Somewhere in the middle of last week, on a particularly bad day, I crawled into bed at 2PM and started a random show. I had no energy to live the strictly held up “creative life”on that. (I’ve noticed, it’s easier to let ourselves “off the hook”, or just do what we feel like, when we’re having a bad day. Maybe because there’s something to justify watching tv in bed at 2PM?)
A few hours of TV later, I had the urge to work on a quilt I’d abandoned around a month ago. I stayed up till 3am that night making the quilt. The next day or two were spent oscillating between more TV and lazying around, and bouts of wanting to pick up a specific book, or write.
I had taken this time off to give myself space. What I’d forgotten was, sometimes space looks like switching off. The not pretty, lying in bed, tv version of space. Sometimes the re-energising happens in the background of zoning out, doing nothing, eating ice cream in your pyjamas, and “wasting time”.
I knew when I was done with TV. I knew when I wanted to move on to something creative. I didn’t get swallowed by an endless hole of month long television (which we sometimes might, and that’s fine). But without any rules, my energy knew where it wanted to go, and when it was ready to go there, when I wasnt controlling it so tightly. So amazing, to witness myself access these parts of me. Realise, they surface when they’re ready, but also see the inherent mistrust in feeling like without the rules, and the control, I won’t find my way to myself.
It is our desire and desperate need to control that creates such a disconnect from our own wisdom, the knowledge we carry. From knowing, in a deep, lived way, what we need, what we want. Our rules are so tight, so suffocating, there is no room for our instinct and intuition to play, flourish, surface.
We are terrified of lawlessness, because we don’t trust ourselves. But what if we don’t trust ourselves because we’ve never let go of the rules long enough to find out what we’re capable of? To let ourselves experience finding our way back to ourselves? To let ourselves have that moment of being in bed, in the middle of show and suddenly feeling like, actually, I would like to sew a quilt right now.
We have been taught we need to be controlled, and disciplined, but it’s that desire to control that takes us so far away from our own voices, from a deep knowing each of us carries within us. Instead we desperately grab on to “should’s”. This is what my life should look like at 30. This is what time I should wake up at.
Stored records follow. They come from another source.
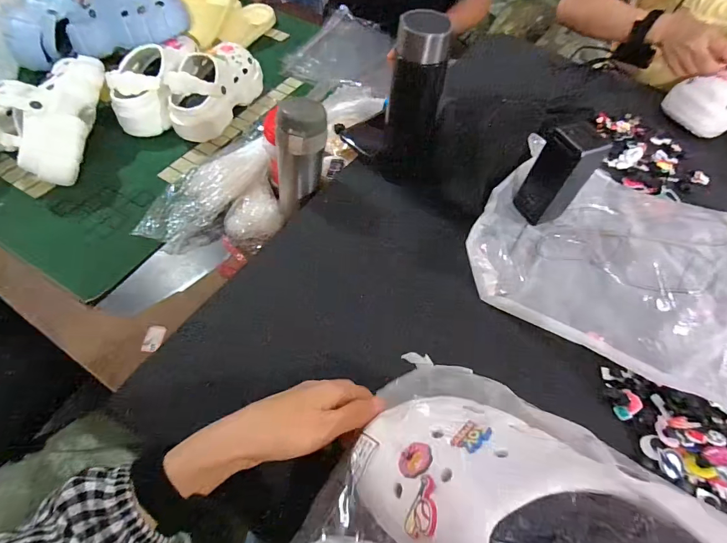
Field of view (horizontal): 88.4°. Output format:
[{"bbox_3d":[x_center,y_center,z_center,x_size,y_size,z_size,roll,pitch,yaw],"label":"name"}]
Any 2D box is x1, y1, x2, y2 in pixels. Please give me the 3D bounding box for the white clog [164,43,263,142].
[{"bbox_3d":[-0.292,-0.370,0.751,0.126,0.096,0.232,8,57,1],"label":"white clog"}]

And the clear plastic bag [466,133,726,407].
[{"bbox_3d":[0.329,-0.028,0.447,0.366,0.088,0.286,34,61,17],"label":"clear plastic bag"}]

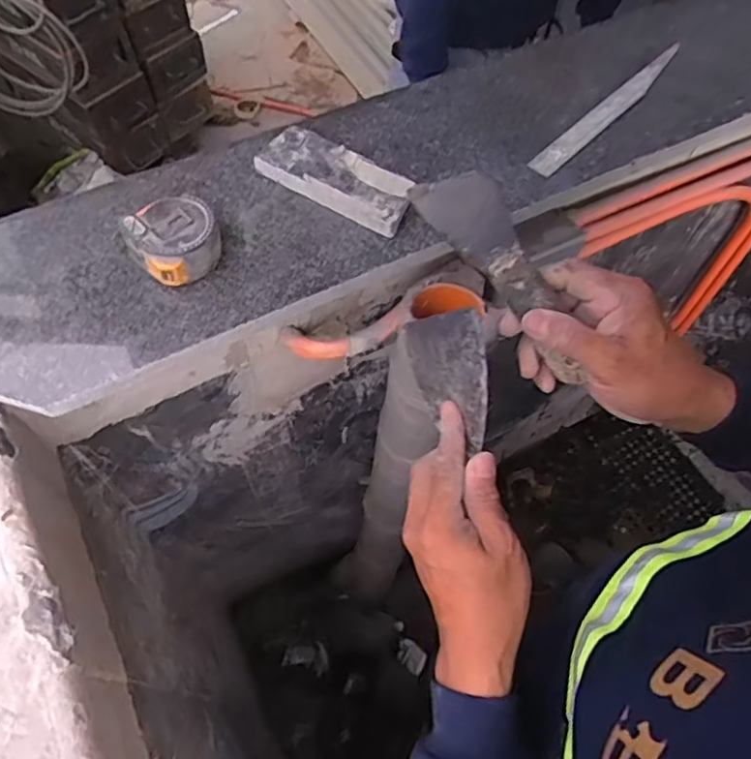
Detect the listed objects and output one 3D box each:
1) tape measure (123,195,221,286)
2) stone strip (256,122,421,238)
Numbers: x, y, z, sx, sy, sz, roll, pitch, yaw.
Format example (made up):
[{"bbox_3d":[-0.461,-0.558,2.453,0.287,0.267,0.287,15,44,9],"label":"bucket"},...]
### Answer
[{"bbox_3d":[-0.164,-0.117,0.512,0.066,0.034,0.064,1,61,-2],"label":"tape measure"},{"bbox_3d":[-0.032,-0.189,0.570,0.150,0.020,0.063,29,64,13],"label":"stone strip"}]

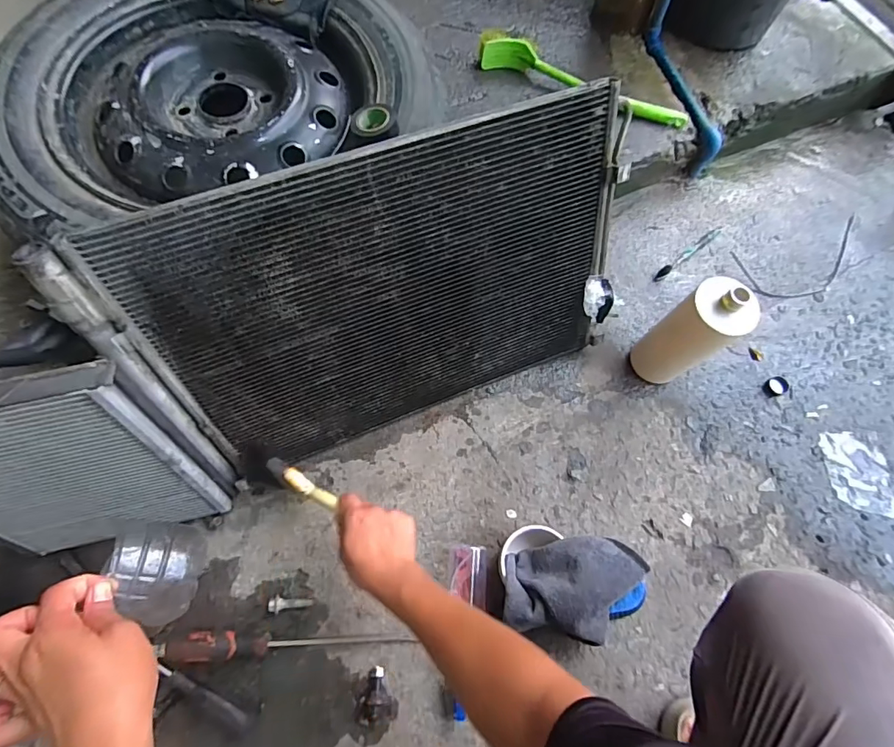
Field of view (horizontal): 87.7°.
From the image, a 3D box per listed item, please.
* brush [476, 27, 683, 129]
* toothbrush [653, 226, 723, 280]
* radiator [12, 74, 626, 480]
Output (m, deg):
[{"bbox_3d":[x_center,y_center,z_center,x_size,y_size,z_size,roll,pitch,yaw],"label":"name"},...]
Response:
[{"bbox_3d":[0.236,-0.512,0.813,0.385,0.053,0.067,25,71,7],"label":"brush"},{"bbox_3d":[0.431,-0.216,0.825,0.178,0.009,0.016,-37,75,-14],"label":"toothbrush"},{"bbox_3d":[-0.055,-0.074,0.565,0.579,0.369,0.025,-21,49,-10],"label":"radiator"}]

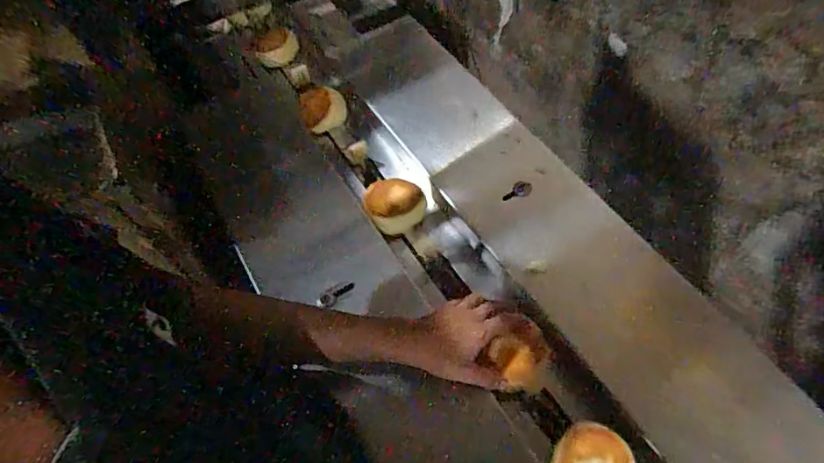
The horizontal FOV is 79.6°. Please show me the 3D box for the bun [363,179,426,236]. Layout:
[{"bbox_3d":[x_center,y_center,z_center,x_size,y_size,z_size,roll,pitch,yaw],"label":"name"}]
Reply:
[{"bbox_3d":[-0.027,-0.039,0.686,0.074,0.038,0.087,-30,63,-13],"label":"bun"}]

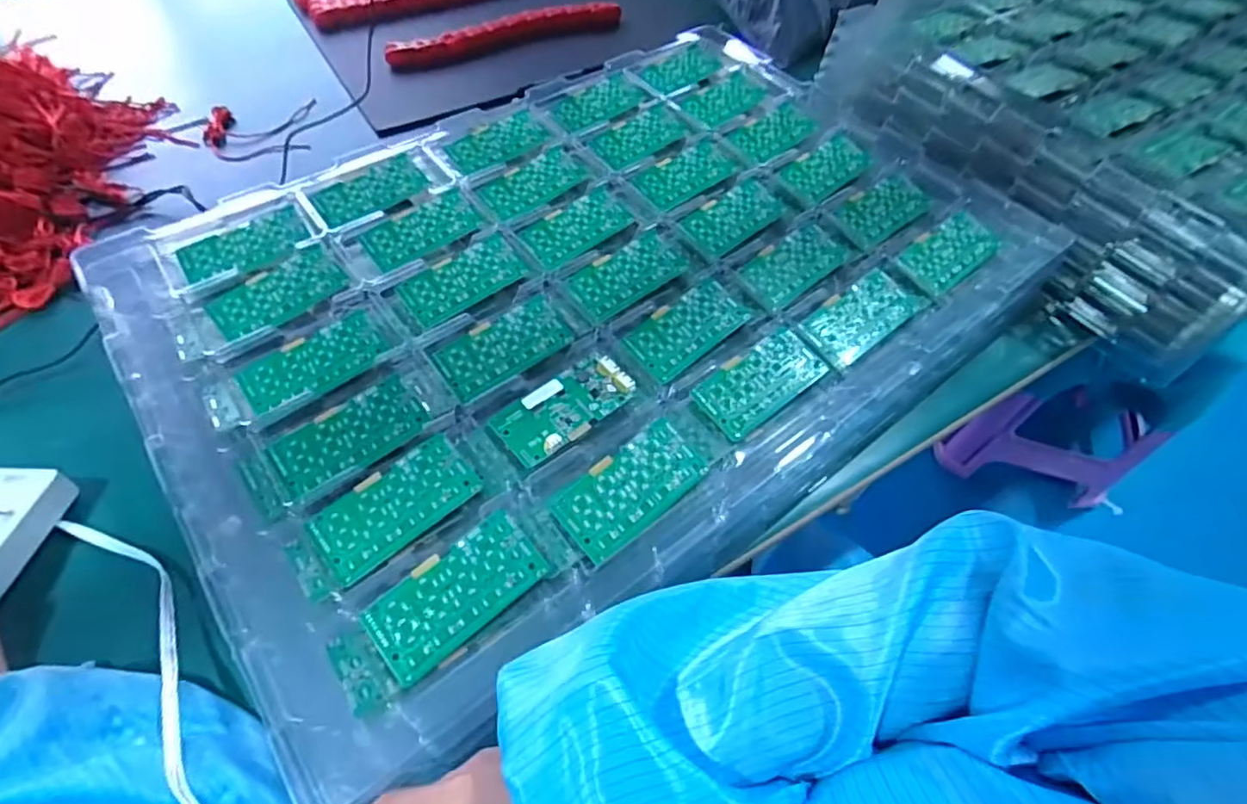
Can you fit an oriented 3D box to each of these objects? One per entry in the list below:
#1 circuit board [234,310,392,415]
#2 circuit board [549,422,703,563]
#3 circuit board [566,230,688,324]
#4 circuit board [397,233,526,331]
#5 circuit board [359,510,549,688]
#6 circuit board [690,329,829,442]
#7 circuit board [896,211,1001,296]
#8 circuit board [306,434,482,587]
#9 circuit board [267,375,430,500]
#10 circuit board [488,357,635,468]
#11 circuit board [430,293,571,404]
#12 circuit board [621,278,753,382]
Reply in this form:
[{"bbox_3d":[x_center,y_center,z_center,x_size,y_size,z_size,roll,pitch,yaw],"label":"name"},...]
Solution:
[{"bbox_3d":[-0.211,-0.028,0.414,0.093,0.007,0.045,-32,64,-21],"label":"circuit board"},{"bbox_3d":[0.005,0.052,0.374,0.094,0.010,0.044,-36,66,-23],"label":"circuit board"},{"bbox_3d":[0.005,-0.100,0.474,0.096,0.006,0.048,-32,64,-21],"label":"circuit board"},{"bbox_3d":[-0.122,-0.094,0.464,0.094,0.004,0.051,-35,65,-22],"label":"circuit board"},{"bbox_3d":[-0.091,0.106,0.335,0.093,0.012,0.046,-35,65,-22],"label":"circuit board"},{"bbox_3d":[0.096,-0.015,0.420,0.093,0.007,0.047,-33,65,-21],"label":"circuit board"},{"bbox_3d":[0.269,-0.125,0.495,0.086,0.006,0.047,-34,65,-22],"label":"circuit board"},{"bbox_3d":[-0.135,0.062,0.360,0.093,0.004,0.046,-36,72,-19],"label":"circuit board"},{"bbox_3d":[-0.173,0.021,0.381,0.091,0.005,0.043,-32,64,-21],"label":"circuit board"},{"bbox_3d":[-0.039,0.003,0.403,0.093,0.006,0.045,-32,64,-21],"label":"circuit board"},{"bbox_3d":[-0.084,-0.040,0.428,0.093,0.004,0.049,-34,65,-22],"label":"circuit board"},{"bbox_3d":[0.048,-0.056,0.445,0.097,0.004,0.047,-38,66,-23],"label":"circuit board"}]

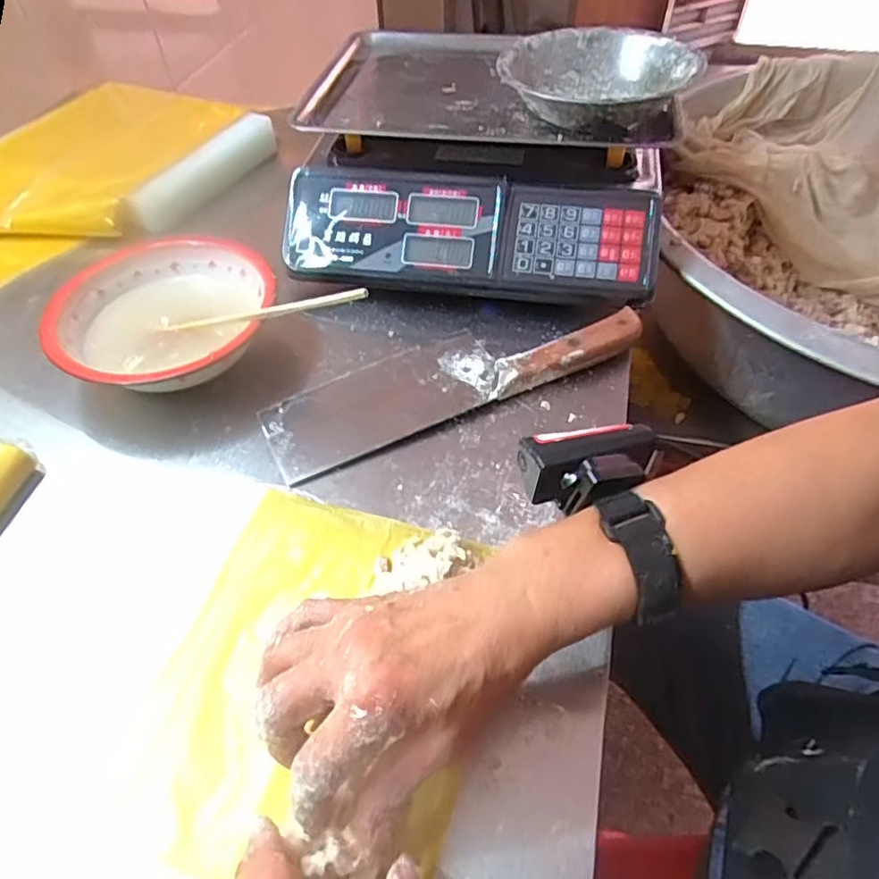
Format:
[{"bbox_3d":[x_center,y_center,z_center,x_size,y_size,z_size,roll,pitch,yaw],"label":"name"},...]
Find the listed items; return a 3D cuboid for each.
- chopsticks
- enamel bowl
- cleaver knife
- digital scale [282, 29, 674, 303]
[{"bbox_3d":[-0.132,-0.094,0.453,0.192,0.010,0.014,-1,47,29],"label":"chopsticks"},{"bbox_3d":[-0.212,-0.093,0.492,0.162,0.054,0.166,-1,51,1],"label":"enamel bowl"},{"bbox_3d":[0.011,-0.054,0.477,0.292,0.027,0.082,-19,53,-14],"label":"cleaver knife"},{"bbox_3d":[0.041,-0.268,0.590,0.313,0.116,0.300,7,51,7],"label":"digital scale"}]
This is what my month long break should look like.
Building that trust in ourselves, finding that ability to hear our own voices, lean into that nagging feeling of wanting something else, itching for a different energy, is a long process. A process of unlearning systems that have ingrained that mistrust of ourself so deeply in us, whether that’s our family of origins, our culture that so firmly holds “others know better”, productivity culture, or society that teaches us we’re small and we don’t know what’re right for us, and loves to tell us what’s right for is.
So many layers inside and outside of you need to be shed for you to hear and trust your own voice, but one good place to start is to lean into that nagging. Get curious about it. Explore it. Let yourself see if there’s anything of note lying on the other side.
I didn’t pick up that quilt thinking I was gonna be at it for 6 hours straight, I picked it up to sew two pieces together, because I felt like it. And somedays, that’s all I’ll feel like And somedays I’ll feel like doing it for days in a row. And some days we will find ourselves in slumps, and maybe that slump will just be letting us know something is demanding our attention. Can we learn to trust ourselves to know, to come back, to show us the way, to let us know what we need?
I think about what is possible when we let ourselves be. I think about what change can actually take place when we stop trying to squeeze it out of ourselves and instead trust the slow drip. I think about what meaning can be made when we let things be what they are.
-Lisa Olivera
I’m still watching my show, several episodes at a time, I’ll probably sleep in tomorrow, and wake up when I’m ready to. I’ll read some, or I won’t. It’ll come to me, my energy will lead the way. Learning to trust that, that it comes to us, that we know when we’re ready, is the hard part. That’s where the work lies.